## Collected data
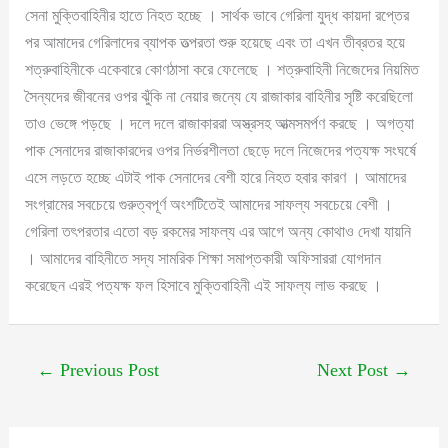
সেনা মুক্তিবাহিনীর হাতে নিহত হচ্ছে । সার্থক ভাবে গেরিলা যুদ্ধ কায়দা রপ্তের
পর আমাদের গেরিলাদের ব্যাপক তত্‍পরতা শুরু হয়েছে এবং তা এখন তীব্রতর হয়ে
শত্রুবাহিনীকে একেবারে কোণঠাসা করে ফেলেছে । শত্রুবাহিনী নিজেদের নিয়মিত
সৈন্যদের জীবনের ওপর ঝুঁকি না নেয়ার জন্যে যে রাজাকার বাহিনীর সৃষ্টি করেছিলো
তাও ভেঙ্গে পড়ছে । দলে দলে রাজাকাররা অস্ত্রসহ আত্মসমর্পণ করছে । অগত্যা
পাক সেনাদের রাজাকারদের ওপর নির্ভরশীলতা ছেড়ে দলে নিজেদের পত্যক্ষ সংঘর্ষে
এসে লড়তে হচ্ছে এটাই পাক সেনাদের বেশী হারে নিহত হবার কারণ । আমাদের
সংগ্রামের সবচেয়ে গুরুত্বপূর্ণ অংশটিতেই আমাদের সাফল্য সবচেয়ে বেশী ।
গেরিলা তৎপরতার এতো বড় রকমের সাফল্য এর আগে অন্য কোথাও দেখা যায়নি
। আমাদের বাহিনীতে সদ্য সামরিক শিক্ষা সমাপ্তকারী অফিসাররা যোগদান
করেছেন এরই পত্যক্ষ ফল হিসাবে মুক্তিবাহিনী এই সাফল্য লাভ করছে ।
←
Previous Post
Next Post
→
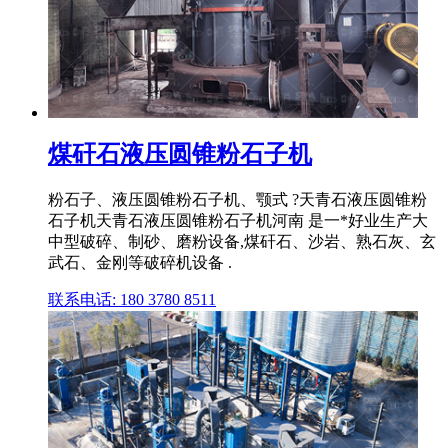
煤矸石液压圆锥粉石子机
粉石子、液压圆锥粉石子机、颚式 ?天青石液压圆锥粉
石子机天青石液压圆锥粉石子机河南 是一*好业生产大
中型破碎、制砂、磨粉设备,煤矸石、沙岩、熟石灰、玄
武石、金刚等破碎机设备 .
联系电话: 180 3780 8511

## Directions
From the first line to the last, repeat the entries exactly and leave out the pictures.

## Exercise answer
সেনা মুক্তিবাহিনীর হাতে নিহত হচ্ছে । সার্থক ভাবে গেরিলা যুদ্ধ কায়দা রপ্তের
পর আমাদের গেরিলাদের ব্যাপক তত্‍পরতা শুরু হয়েছে এবং তা এখন তীব্রতর হয়ে
শত্রুবাহিনীকে একেবারে কোণঠাসা করে ফেলেছে । শত্রুবাহিনী নিজেদের নিয়মিত
সৈন্যদের জীবনের ওপর ঝুঁকি না নেয়ার জন্যে যে রাজাকার বাহিনীর সৃষ্টি করেছিলো
তাও ভেঙ্গে পড়ছে । দলে দলে রাজাকাররা অস্ত্রসহ আত্মসমর্পণ করছে । অগত্যা
পাক সেনাদের রাজাকারদের ওপর নির্ভরশীলতা ছেড়ে দলে নিজেদের পত্যক্ষ সংঘর্ষে
এসে লড়তে হচ্ছে এটাই পাক সেনাদের বেশী হারে নিহত হবার কারণ । আমাদের
সংগ্রামের সবচেয়ে গুরুত্বপূর্ণ অংশটিতেই আমাদের সাফল্য সবচেয়ে বেশী ।
গেরিলা তৎপরতার এতো বড় রকমের সাফল্য এর আগে অন্য কোথাও দেখা যায়নি
। আমাদের বাহিনীতে সদ্য সামরিক শিক্ষা সমাপ্তকারী অফিসাররা যোগদান
করেছেন এরই পত্যক্ষ ফল হিসাবে মুক্তিবাহিনী এই সাফল্য লাভ করছে ।
←
Previous Post
Next Post
→
煤矸石液压圆锥粉石子机
粉石子、液压圆锥粉石子机、颚式 ?天青石液压圆锥粉
石子机天青石液压圆锥粉石子机河南 是一*好业生产大
中型破碎、制砂、磨粉设备,煤矸石、沙岩、熟石灰、玄
武石、金刚等破碎机设备 .
联系电话: 180 3780 8511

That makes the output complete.